The contrast of love and hate the key message portrayed in Romeo and Juliet. The love between Romeo and Juliet so strong and pure, it is completely opposite to the great hatred of there families. The feud is directly responsible for the secret marriage, Romeo’s banishment and the eventual plan that Romeo and Juliet’s death.

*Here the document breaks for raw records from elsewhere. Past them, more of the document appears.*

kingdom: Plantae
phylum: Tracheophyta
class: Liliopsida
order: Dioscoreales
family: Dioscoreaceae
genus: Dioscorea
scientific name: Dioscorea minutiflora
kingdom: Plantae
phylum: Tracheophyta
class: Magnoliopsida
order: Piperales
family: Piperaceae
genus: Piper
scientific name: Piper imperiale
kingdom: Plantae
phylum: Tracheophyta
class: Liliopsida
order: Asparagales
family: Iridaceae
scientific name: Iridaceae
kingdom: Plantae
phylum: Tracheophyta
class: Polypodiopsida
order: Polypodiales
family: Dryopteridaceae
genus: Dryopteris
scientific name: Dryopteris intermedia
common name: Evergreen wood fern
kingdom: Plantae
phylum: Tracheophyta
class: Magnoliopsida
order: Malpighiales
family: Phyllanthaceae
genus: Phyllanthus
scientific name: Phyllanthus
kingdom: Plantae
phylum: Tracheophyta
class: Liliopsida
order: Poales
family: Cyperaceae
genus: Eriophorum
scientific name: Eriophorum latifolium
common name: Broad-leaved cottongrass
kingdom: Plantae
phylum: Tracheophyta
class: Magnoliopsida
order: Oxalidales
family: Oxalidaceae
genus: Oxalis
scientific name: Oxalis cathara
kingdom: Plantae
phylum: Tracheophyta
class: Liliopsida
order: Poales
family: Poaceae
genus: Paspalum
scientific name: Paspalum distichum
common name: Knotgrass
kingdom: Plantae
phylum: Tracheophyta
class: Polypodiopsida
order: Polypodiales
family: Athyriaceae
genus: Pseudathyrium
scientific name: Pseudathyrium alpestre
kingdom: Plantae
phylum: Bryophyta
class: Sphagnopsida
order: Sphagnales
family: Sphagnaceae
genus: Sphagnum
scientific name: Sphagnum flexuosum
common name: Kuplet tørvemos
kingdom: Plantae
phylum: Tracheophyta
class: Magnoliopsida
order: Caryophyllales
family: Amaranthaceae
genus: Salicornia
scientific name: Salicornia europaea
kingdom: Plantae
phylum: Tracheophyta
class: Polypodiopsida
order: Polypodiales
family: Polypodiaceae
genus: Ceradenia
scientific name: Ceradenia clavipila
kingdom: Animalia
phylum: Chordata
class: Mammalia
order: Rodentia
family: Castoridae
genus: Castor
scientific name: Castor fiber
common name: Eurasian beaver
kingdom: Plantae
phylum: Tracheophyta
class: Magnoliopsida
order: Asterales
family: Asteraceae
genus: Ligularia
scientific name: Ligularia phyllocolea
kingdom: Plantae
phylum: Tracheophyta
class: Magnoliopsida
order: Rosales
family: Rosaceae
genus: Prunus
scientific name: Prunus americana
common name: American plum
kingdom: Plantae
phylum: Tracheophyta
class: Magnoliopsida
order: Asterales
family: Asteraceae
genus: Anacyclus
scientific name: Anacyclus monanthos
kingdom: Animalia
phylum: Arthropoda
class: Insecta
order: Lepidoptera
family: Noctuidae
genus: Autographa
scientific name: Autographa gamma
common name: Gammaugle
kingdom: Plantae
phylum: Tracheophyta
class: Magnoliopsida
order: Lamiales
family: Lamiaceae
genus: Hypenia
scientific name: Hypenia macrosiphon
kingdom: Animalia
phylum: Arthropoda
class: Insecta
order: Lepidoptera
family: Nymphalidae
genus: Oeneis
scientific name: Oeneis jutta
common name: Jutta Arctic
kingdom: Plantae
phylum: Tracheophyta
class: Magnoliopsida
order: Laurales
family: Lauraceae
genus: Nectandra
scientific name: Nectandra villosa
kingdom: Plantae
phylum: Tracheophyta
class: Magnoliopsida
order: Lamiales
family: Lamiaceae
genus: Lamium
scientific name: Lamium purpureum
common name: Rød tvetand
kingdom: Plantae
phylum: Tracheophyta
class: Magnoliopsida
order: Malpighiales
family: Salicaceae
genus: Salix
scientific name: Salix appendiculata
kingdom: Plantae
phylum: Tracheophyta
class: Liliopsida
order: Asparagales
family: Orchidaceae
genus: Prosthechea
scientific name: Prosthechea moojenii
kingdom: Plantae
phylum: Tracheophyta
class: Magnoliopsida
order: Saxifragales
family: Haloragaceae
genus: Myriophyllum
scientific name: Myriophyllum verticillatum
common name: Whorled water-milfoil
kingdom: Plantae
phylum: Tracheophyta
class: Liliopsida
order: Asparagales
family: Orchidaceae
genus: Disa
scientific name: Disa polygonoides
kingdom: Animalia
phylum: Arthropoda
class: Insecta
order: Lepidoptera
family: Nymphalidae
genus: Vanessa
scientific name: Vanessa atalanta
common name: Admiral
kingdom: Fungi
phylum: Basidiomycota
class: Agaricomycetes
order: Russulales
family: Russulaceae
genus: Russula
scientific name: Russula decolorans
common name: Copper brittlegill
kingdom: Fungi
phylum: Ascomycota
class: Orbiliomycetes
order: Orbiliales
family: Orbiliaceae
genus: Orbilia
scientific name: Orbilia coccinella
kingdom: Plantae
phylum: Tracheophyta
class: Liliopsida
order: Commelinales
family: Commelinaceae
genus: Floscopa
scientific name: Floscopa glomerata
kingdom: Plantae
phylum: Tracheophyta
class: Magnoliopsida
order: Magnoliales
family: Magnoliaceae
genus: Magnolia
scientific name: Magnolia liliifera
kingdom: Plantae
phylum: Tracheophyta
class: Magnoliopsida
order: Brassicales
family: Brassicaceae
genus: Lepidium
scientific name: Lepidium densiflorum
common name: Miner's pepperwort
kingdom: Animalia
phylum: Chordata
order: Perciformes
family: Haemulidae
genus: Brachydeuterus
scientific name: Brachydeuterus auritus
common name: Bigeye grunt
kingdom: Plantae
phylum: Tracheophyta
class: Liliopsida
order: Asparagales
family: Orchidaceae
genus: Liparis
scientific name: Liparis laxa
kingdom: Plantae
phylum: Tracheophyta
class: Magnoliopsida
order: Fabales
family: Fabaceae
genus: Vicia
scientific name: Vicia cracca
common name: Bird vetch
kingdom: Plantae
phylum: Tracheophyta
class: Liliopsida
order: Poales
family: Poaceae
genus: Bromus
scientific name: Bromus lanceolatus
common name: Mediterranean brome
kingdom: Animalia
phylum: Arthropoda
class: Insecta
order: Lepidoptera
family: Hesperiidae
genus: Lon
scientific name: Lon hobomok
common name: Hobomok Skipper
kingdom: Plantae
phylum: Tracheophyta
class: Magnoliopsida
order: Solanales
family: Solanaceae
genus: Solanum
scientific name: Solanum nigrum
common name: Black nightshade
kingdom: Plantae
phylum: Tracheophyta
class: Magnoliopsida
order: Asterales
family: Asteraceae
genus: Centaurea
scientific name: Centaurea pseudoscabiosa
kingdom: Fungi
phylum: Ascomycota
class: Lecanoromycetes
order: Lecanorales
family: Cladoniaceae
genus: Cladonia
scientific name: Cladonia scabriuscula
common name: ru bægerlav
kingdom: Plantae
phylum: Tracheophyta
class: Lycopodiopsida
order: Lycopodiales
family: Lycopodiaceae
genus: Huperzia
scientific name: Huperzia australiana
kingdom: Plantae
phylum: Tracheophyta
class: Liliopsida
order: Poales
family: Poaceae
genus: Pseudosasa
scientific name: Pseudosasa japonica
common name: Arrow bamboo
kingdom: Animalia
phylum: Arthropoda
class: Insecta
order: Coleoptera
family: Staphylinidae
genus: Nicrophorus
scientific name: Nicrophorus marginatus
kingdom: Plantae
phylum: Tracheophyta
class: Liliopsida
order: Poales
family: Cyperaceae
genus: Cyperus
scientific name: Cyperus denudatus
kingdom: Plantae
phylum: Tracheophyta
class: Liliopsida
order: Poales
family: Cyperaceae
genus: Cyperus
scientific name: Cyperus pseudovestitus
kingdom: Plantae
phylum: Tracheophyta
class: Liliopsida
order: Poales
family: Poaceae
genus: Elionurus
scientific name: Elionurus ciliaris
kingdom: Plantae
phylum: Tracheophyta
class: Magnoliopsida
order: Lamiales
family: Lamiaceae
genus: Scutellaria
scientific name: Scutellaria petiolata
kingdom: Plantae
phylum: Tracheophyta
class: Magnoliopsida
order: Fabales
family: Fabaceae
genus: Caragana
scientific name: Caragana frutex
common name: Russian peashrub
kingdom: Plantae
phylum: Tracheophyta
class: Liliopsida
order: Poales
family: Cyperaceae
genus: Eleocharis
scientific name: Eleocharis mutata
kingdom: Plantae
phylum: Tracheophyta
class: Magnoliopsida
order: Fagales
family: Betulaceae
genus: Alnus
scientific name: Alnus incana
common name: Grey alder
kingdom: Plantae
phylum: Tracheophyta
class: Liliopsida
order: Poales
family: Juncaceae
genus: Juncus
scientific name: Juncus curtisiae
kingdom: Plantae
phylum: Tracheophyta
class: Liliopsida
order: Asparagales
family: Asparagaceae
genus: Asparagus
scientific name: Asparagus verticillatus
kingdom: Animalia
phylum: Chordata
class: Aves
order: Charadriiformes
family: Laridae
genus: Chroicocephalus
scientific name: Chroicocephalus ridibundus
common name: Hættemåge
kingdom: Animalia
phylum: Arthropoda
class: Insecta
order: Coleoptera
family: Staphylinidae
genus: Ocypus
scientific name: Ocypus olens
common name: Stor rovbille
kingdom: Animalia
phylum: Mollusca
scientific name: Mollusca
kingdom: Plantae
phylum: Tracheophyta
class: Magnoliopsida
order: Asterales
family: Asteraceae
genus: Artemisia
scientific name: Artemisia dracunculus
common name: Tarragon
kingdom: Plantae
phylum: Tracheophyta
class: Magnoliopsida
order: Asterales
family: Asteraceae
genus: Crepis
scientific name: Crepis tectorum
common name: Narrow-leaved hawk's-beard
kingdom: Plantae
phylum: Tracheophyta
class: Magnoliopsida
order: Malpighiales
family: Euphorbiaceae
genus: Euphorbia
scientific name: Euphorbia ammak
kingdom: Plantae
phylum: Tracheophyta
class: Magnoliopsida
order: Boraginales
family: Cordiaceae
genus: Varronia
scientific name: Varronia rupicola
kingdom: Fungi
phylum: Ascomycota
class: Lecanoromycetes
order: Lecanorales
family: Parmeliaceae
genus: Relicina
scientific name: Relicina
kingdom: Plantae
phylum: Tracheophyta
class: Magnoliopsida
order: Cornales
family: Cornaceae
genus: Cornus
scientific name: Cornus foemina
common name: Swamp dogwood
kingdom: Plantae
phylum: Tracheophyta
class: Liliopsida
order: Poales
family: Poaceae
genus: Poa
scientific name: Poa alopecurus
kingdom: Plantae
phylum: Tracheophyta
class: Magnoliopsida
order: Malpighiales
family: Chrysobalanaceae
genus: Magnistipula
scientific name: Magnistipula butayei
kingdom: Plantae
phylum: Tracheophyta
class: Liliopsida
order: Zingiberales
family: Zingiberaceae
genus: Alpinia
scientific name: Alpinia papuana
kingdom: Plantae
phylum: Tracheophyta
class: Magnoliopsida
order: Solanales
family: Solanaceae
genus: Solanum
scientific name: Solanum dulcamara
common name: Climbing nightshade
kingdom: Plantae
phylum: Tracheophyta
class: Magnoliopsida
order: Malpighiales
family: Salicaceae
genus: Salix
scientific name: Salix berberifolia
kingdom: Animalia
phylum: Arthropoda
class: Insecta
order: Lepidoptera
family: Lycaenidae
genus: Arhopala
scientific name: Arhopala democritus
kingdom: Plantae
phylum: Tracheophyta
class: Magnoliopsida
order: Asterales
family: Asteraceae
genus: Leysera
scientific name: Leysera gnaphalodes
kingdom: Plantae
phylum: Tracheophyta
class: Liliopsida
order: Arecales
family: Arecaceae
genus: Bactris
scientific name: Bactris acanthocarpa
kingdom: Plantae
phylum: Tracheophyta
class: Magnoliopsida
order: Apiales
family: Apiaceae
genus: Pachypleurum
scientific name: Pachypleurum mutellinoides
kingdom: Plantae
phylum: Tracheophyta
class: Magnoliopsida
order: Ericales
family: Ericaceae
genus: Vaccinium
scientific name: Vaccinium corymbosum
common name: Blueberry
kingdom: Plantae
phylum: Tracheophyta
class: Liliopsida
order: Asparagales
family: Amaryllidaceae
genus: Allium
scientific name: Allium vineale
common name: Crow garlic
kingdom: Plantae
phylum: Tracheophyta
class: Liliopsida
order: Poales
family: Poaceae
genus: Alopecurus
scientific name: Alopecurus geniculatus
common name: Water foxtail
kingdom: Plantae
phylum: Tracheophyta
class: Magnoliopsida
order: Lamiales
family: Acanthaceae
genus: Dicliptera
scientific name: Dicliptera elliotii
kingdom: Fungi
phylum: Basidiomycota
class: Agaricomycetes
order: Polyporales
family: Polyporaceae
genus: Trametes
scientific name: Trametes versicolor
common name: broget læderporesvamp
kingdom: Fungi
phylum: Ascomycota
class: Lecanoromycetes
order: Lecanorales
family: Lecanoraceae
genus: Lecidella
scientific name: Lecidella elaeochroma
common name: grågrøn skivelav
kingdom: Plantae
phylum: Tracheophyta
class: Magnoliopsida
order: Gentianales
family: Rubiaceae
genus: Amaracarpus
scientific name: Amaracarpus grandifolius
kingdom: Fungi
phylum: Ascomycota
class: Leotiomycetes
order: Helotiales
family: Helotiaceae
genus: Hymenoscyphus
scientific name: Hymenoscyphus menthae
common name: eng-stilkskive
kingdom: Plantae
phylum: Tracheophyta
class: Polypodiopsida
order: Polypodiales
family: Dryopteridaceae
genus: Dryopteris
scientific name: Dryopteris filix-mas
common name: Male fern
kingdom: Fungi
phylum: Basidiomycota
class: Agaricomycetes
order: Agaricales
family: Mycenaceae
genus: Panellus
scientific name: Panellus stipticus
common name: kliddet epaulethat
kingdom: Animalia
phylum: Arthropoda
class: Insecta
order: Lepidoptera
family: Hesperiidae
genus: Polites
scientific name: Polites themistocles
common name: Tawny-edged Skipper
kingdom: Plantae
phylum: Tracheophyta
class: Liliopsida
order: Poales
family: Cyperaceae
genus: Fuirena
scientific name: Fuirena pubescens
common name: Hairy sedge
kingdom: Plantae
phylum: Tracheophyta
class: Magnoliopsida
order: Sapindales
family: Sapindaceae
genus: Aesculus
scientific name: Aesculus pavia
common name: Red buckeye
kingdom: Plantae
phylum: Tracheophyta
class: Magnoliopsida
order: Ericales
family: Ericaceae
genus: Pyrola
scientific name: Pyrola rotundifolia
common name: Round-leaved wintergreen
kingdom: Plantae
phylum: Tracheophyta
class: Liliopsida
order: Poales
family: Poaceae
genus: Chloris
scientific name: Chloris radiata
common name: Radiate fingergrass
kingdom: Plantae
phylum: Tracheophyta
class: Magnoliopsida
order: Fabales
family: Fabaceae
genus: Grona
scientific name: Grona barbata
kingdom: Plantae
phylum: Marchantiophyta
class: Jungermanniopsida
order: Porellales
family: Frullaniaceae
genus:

I believe in Romeo and Juliet love eventually love triumphs over hate, because after Romeo and Juliet die the Montague’s and Capulet reconcile in their grief. When the Friar reveals how Romeo and Juliet die Lord Capulet says, ‘O brother Montague, give me thy hand. This is my daughter’s jointure, for no more Can I demand’ this means that all the Lord Capulet can now offer as a dowry is join hands peace with Lord Montague, Lord Montague replies, ‘but I can give thee more, for I will raise her statue in pure gold, That whiles Verona by that name is known, There shall no figure at such rate be set as that of true faithful Juliet.